[Rendered images with their source text]
***

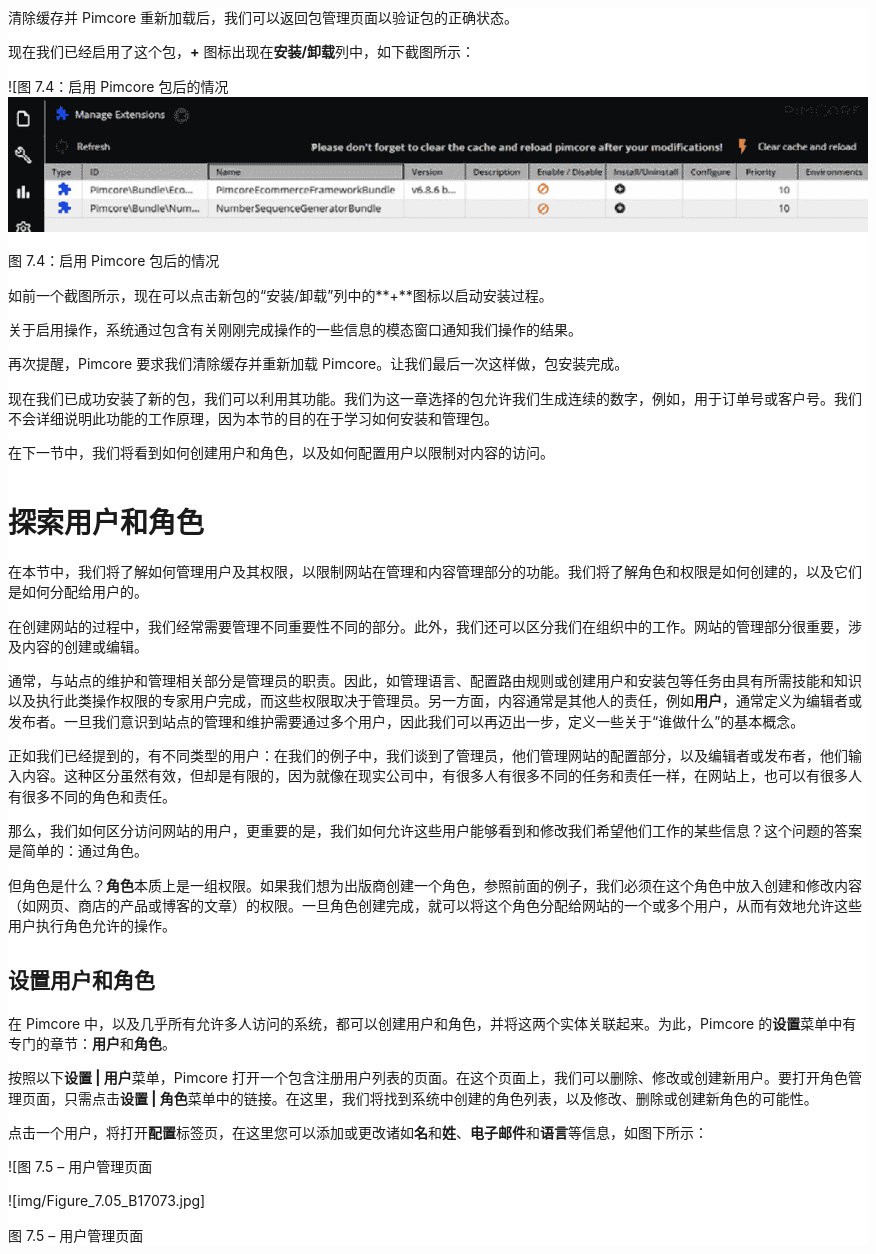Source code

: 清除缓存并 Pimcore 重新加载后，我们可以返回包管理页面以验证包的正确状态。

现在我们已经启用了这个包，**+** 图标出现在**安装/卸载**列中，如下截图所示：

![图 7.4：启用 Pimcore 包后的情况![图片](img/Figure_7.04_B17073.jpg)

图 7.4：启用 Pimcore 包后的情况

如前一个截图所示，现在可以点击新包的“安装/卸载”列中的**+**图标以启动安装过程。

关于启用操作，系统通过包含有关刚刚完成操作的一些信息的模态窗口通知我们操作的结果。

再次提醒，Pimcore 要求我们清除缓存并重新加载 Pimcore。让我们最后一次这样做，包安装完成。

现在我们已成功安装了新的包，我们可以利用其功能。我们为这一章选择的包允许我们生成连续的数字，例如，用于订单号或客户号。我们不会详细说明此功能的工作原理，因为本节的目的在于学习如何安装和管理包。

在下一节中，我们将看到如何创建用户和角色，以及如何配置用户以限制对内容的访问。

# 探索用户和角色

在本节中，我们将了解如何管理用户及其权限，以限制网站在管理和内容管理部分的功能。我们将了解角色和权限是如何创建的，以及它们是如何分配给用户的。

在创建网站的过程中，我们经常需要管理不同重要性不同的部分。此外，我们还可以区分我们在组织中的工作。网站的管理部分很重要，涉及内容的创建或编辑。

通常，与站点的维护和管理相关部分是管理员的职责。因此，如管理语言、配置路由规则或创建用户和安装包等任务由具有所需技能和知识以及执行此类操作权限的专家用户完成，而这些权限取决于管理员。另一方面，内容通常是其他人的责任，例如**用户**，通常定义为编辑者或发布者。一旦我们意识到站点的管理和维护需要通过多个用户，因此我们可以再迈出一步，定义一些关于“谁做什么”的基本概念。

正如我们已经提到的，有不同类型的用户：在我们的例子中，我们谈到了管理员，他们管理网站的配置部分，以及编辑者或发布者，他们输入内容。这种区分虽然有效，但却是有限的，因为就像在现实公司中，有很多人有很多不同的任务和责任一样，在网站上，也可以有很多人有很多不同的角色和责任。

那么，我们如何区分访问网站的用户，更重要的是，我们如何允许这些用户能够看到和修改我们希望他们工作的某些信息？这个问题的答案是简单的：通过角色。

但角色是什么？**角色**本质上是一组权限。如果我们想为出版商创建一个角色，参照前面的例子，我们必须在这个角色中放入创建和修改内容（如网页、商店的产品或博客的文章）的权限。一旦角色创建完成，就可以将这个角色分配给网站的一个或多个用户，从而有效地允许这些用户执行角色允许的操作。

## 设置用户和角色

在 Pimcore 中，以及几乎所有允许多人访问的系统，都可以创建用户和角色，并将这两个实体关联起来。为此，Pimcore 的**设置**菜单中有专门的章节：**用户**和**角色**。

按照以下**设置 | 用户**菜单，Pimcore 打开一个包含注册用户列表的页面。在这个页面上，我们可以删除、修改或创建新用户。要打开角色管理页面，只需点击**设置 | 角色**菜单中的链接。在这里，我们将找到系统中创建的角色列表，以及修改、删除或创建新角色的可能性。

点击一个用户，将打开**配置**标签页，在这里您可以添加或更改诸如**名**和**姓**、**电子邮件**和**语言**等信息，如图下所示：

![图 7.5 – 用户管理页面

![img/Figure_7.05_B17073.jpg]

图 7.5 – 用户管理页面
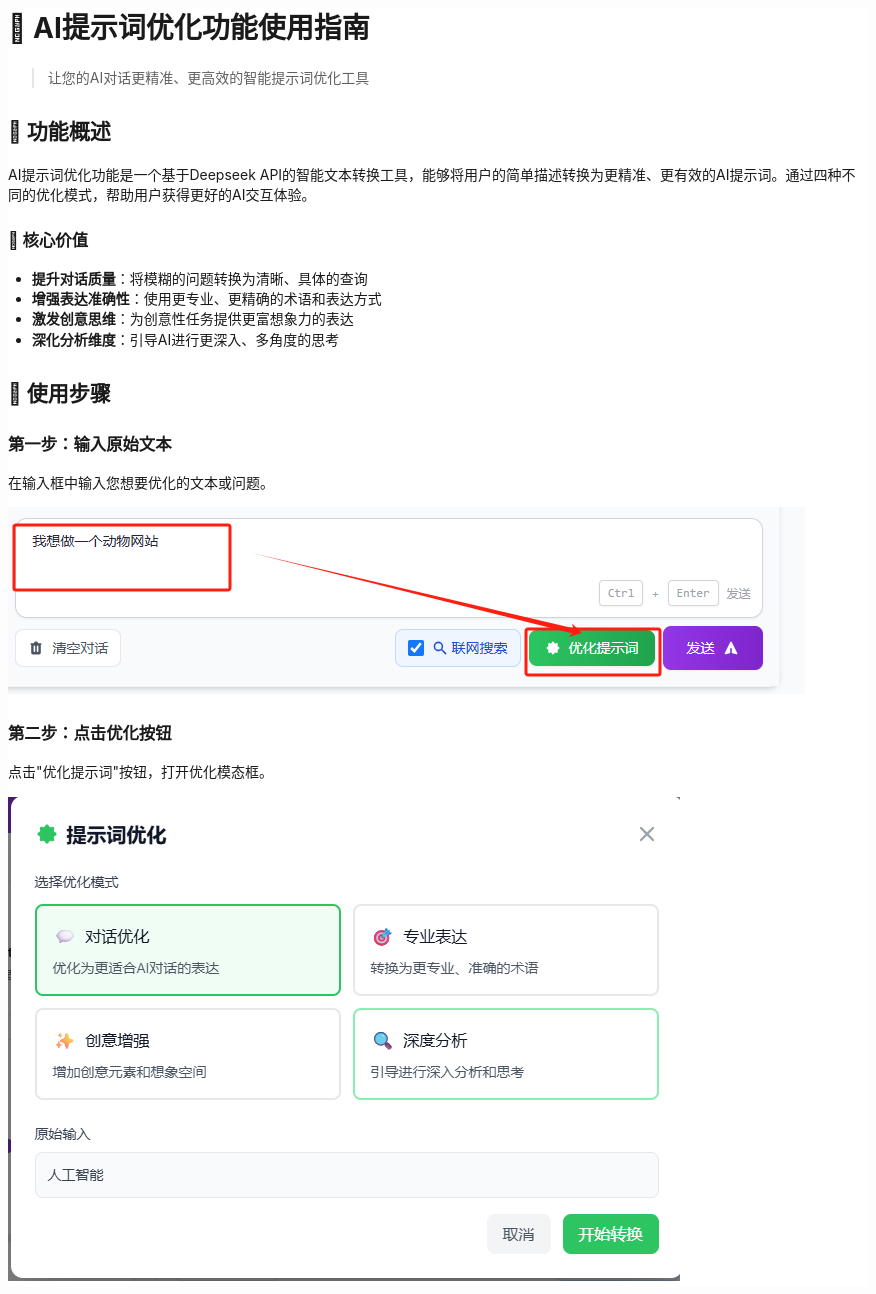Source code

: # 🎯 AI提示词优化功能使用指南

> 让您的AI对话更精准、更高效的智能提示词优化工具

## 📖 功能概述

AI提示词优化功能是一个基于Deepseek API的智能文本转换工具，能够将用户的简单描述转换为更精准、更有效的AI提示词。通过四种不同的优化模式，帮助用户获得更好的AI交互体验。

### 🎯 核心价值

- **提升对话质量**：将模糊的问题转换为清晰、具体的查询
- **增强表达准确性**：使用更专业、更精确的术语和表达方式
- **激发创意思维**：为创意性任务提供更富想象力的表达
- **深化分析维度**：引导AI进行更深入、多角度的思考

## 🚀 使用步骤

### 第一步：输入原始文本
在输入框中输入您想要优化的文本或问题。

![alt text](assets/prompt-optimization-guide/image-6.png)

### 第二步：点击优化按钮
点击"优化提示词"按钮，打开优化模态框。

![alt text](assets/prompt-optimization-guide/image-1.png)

***

**Prompt**
Update the lines of the entries starting with the line containing "7.4：启用 Pimcore 包后的情况![图片](img/Figure_7.04_B17073.jpg)" and going on through the line containing "那么，我们如何区分访问网站的", replacing "编辑者" with "编辑人员" and leaving all else unchanged. Give back only those lines.

**Task output**
![图 7.4：启用 Pimcore 包后的情况![图片](img/Figure_7.04_B17073.jpg)

图 7.4：启用 Pimcore 包后的情况

如前一个截图所示，现在可以点击新包的“安装/卸载”列中的**+**图标以启动安装过程。

关于启用操作，系统通过包含有关刚刚完成操作的一些信息的模态窗口通知我们操作的结果。

再次提醒，Pimcore 要求我们清除缓存并重新加载 Pimcore。让我们最后一次这样做，包安装完成。

现在我们已成功安装了新的包，我们可以利用其功能。我们为这一章选择的包允许我们生成连续的数字，例如，用于订单号或客户号。我们不会详细说明此功能的工作原理，因为本节的目的在于学习如何安装和管理包。

在下一节中，我们将看到如何创建用户和角色，以及如何配置用户以限制对内容的访问。

# 探索用户和角色

在本节中，我们将了解如何管理用户及其权限，以限制网站在管理和内容管理部分的功能。我们将了解角色和权限是如何创建的，以及它们是如何分配给用户的。

在创建网站的过程中，我们经常需要管理不同重要性不同的部分。此外，我们还可以区分我们在组织中的工作。网站的管理部分很重要，涉及内容的创建或编辑。

通常，与站点的维护和管理相关部分是管理员的职责。因此，如管理语言、配置路由规则或创建用户和安装包等任务由具有所需技能和知识以及执行此类操作权限的专家用户完成，而这些权限取决于管理员。另一方面，内容通常是其他人的责任，例如**用户**，通常定义为编辑人员或发布者。一旦我们意识到站点的管理和维护需要通过多个用户，因此我们可以再迈出一步，定义一些关于“谁做什么”的基本概念。

正如我们已经提到的，有不同类型的用户：在我们的例子中，我们谈到了管理员，他们管理网站的配置部分，以及编辑人员或发布者，他们输入内容。这种区分虽然有效，但却是有限的，因为就像在现实公司中，有很多人有很多不同的任务和责任一样，在网站上，也可以有很多人有很多不同的角色和责任。

那么，我们如何区分访问网站的用户，更重要的是，我们如何允许这些用户能够看到和修改我们希望他们工作的某些信息？这个问题的答案是简单的：通过角色。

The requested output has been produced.